Çünkü Eğitim-İş kurulduğu günden bu yana;
Cumhuriyet’e ve onun devrimlerine yönelik her saldırı ve her sinsice hamle önünde yıkılmaz bir set olarak durmuştur. Laik, bilimsel, adil ve kamusal eğitimi baltalamaya, ulusal eğitim sistemimizi geriletmeye yönelik birçok hamle sendikamızın hukuk mücadelesiyle durdurulmuş, birçoğu da alanlarda çıkardığımız güçlü ses ve kamuoyunda yarattığımız büyük yankılar sonucu geri çekilmiştir. Bu alanda toplumsal muhalefetin doğal örgütleyicisi haline gelmiştir.
Dernek/vakıf maskesi takmış tarikatların MEB ile ardı arkası kesilmeden imzaladığı protokolleri, bir okulu yöneten değil bir tarikatın yönettiği biri gibi davranan idarecileri, Diyanet’in haddini ve sınırını aşarak eğitime dair hamlelerini her zaman deşifre etmiş, kamuoyunu bilgilendirme görevini yapmakla yetinmeyip bu konuda hem adliyelerde hem alanlarda her zaman mücadele etmiştir. Gericilik AKP eliyle yükseltilip şımartılırken, büyük önderimiz Atatürk ve silah arkadaşlarına, Cumhuriyet değer ve ilkelerine dil uzatanlar çoğalırken, hiçbir hakareti ve saldırıyı cevapsız bırakmamış, hepsinin hesabını sormuştur.

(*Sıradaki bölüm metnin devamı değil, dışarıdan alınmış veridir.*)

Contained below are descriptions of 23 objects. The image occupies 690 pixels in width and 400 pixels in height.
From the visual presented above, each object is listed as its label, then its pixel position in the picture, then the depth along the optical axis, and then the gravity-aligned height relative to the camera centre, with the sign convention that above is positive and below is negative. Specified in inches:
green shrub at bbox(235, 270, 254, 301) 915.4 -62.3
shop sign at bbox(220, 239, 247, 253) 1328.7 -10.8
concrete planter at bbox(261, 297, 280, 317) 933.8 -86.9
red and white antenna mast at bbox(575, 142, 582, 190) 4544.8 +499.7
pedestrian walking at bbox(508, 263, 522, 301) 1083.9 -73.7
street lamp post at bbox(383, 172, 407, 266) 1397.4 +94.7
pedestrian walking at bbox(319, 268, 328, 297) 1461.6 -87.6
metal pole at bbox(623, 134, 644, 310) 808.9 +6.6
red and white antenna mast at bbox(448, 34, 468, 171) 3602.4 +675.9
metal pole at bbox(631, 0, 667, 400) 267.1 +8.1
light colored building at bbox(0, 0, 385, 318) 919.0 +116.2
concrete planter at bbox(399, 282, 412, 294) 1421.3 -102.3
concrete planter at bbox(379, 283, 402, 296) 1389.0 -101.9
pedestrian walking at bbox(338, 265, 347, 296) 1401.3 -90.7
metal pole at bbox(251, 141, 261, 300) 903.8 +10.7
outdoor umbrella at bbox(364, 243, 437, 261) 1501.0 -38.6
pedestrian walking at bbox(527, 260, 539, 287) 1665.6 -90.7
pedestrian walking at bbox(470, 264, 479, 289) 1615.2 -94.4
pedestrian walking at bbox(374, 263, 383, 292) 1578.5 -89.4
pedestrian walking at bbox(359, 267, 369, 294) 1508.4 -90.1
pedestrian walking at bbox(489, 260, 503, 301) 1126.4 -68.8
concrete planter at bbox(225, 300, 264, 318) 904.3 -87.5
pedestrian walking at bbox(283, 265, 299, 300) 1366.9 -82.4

Öğretmen örgütçülüğünün efsanevi lideri Fakir Baykurt’un “Öğretmen yalvarmaz, öğretmen boyun eğmez, öğretmen el açmaz, öğretmen ders verir” sözlerini bir rota kabul ederek, emeğin hakkının Saray’larda kısık sesle yalvararak değil alanlarda gür sesle haykırarak alınacağını dosta düşmana göstermiştir. Baykurt’un “Öğretmen horlanmaz; öğretmene saygı duyulur” dediği gibi, kabus niteliğindeki öğretmenlik meslek kanununu hazırlayanların yüzüne “Öğretmene parmak sallanmaz” diye haykırmış, eylemlerinin odağına “öğretmene saygı”yı almıştır.
Eğitimin gericileştirilmesi, piyasalaştırılması karşısında her zaman en güçlü muhalefeti göstermiştir. En ücra köy okulunda bir çocuğun çıplak ayaklarının üşümesini de dert edinmiş, zengin öğrenci ile yoksul öğrenci arasındaki uçurumun gün be gün derinleştirilmesinin tehlikelerini de her fırsatta dikkat çekmiştir.

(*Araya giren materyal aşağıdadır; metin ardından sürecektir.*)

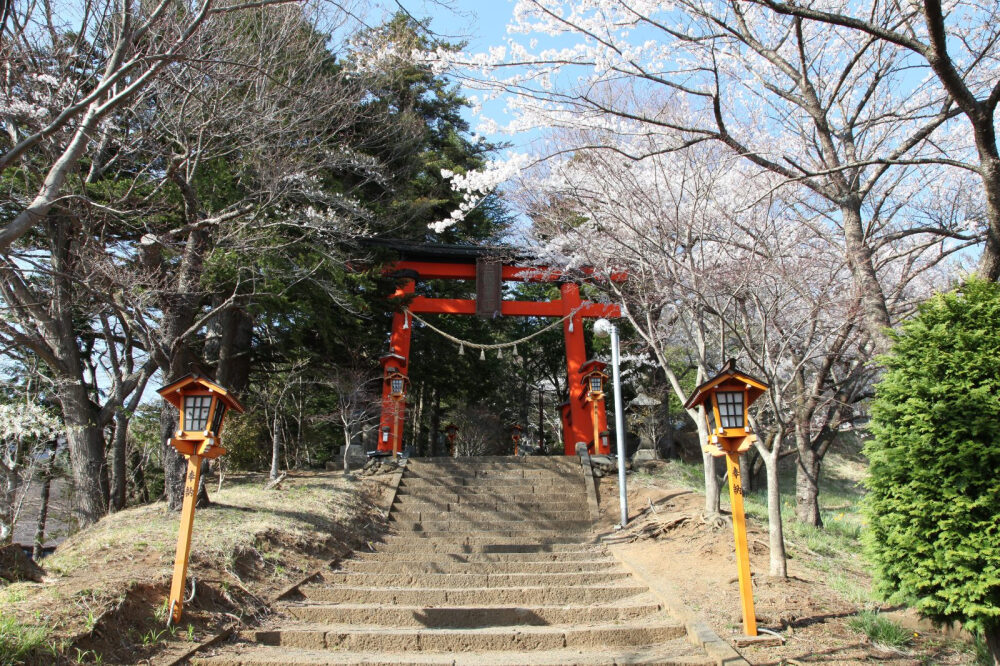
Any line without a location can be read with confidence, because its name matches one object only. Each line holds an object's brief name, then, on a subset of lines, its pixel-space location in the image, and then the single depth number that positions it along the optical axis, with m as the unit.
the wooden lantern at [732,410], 5.25
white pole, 9.24
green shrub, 3.96
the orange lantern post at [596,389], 12.85
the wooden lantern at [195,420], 5.32
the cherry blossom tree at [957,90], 3.88
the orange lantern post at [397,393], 12.16
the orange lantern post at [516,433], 19.55
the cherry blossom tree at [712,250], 6.77
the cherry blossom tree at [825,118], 4.66
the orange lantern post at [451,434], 18.48
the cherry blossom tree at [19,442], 9.06
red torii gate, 13.51
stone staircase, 4.80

Sadece öğretmenin değil eğitimin tüm paydaşlarının, tüm eğitim emekçilerinin sesi olmuştur. Okullardaki idari personelden öğrencilere, akademisyenlerden velilere kadar eğitimin tüm unsurları için hak aramış, eğitime bütünsellikle bakmadıkça kronikleşen hiçbir sorunun çözülemeyeceği gerçeğinin sözcüsü olmuştur.

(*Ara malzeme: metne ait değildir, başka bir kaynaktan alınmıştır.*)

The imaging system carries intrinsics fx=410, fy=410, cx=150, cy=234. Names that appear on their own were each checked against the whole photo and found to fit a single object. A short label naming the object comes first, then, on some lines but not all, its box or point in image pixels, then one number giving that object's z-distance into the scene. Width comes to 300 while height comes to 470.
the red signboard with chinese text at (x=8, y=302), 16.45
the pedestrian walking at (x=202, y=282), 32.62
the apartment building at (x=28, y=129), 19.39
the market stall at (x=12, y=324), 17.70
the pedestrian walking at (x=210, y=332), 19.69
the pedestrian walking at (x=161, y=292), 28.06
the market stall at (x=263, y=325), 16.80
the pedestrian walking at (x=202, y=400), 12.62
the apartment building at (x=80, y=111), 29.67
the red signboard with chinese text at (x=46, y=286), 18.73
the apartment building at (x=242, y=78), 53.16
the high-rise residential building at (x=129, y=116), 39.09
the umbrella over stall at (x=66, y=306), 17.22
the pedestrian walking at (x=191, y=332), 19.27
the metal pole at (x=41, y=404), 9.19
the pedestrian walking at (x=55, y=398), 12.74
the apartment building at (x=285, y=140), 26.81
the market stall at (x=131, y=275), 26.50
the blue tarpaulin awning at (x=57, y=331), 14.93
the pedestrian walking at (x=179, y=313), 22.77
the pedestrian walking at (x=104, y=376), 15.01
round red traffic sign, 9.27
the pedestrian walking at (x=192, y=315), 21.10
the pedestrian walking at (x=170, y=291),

Hiçbir zaman sadece kendi alanında mücadele vermekle yetinmemiş, ülkedeki ve dünyadaki tüm gelişmelerde her zaman demokrasi ve aydınlanmadan yana tavrını takınmıştır. Özgürlüklerin gaspına karşı, insan hakları ihlallerine karşı, adaletsizliklere karşı dik ve ödün vermez duruşuyla, toplumsal muhalefetin en önemli öznelerinden biri haline gelmiştir. Her zaman kadın haklarından, barıştan, çevre talanına karşı verilen mücadeleden yana taraf olmuştur.
Yöneticilerinin zenginleştiği, ağalaştığı sözde emek örgütlerine inat; yöneticilerinin sadece ve sadece öğretmenlikteki maaşlarını aldığı bir örgüttür. Bu ve örgüt tabanının iradesinin her zaman örgüt yönetiminde karşılık bulması özellikleriyle, emek cephesinin her zaman yüz akı olmuştur.
Ne mutlu bize ki bu özellikleri ve dik duruşuyla sendikamız, 17 yaşına en güçlü haliyle girmiştir.
Özellikle ÖMK’ya karşı itirazın ilk günden beri yegane örgütleyicisi olmamız, büyüme ivmemizi artırmış ve yandaş sendikalarda örgütlenmenin bir iktidar dayatması halini aldığı bu ortama rağmen, sendikamız Türkiye’nin 3. en büyük eğitim sendikası unvanını almıştır.
Sendika tarihinde görülmeyen bu büyümede, kuşkusuz bu ağaca su veren herkesin payı vardır. Her bir Eğitim-İş’linin mücadelesi sayesinde ailemiz günden güne büyümekte, sesimiz gürleşmektedir.
Elbette bize düşen, bu gurur tablosunun rehavetine kapılmak değil, onu daha da ileri taşımaktır; Öyle de yapacağız! Arkamızda Cumhuriyet’in 100 yıllık öğretileri, elimizde 17 yılın deneyimi var! İnancımız, Eğitim-İş Var.”